Protecting APIs and PII 

One of the core challenges around addressing API breaches is the fact that modern enterprises need to discover and secure thousands of APIs.  

“Protecting organizations from API attacks requires consistent, diligent oversight of vendor management, and specifically ensuring that every API is fit for use,” said Chris Bowen, CISO at ClearDATA. “It’s a lot for organizations to manage, but the risk is too great not to.”

There’s also a slim margin for error, as a single vulnerability can put user data directly at risk of exfiltration. 

“In healthcare, for example, where patient data is at stake, every API should address several components like identity management, access management, authentication, authorization, data transport and exchange security, and trusted connectivity,” said Bowen. 

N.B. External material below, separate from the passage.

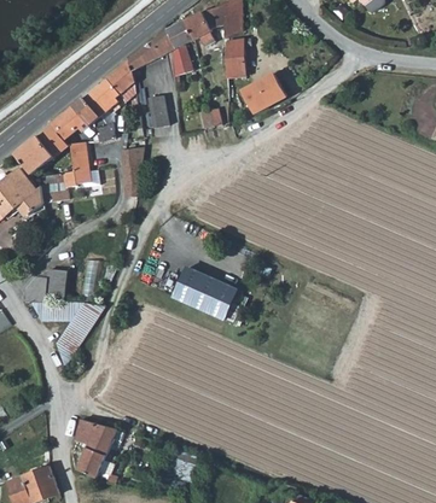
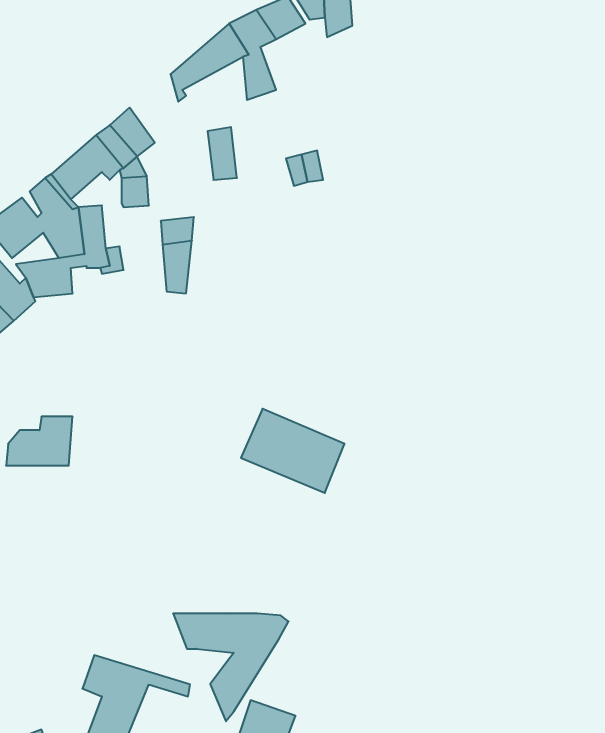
building: [225,39,244,78] -> none
building: [103,62,133,98] -> none
building: [240,75,284,112] -> none
building: [31,303,103,369] -> [173,614,289,721]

It’s also important that security teams not make the mistake of relying solely on simple authentication options such as usernames and passwords to protect their APIs. 

“In today’s environment, basic usernames and passwords are no longer enough,” said Will Au, senior director for DevOps, operations and site reliability at Jitterbit. “It’s now vital to use standards such as two-factor authentication (2FA) and/or secure authentication with OAuth.”

Other steps like deploying a Web Application Firewall (WAF), and monitoring API traffic in real-time can help to detect malicious activity and reduce the chance of compromise.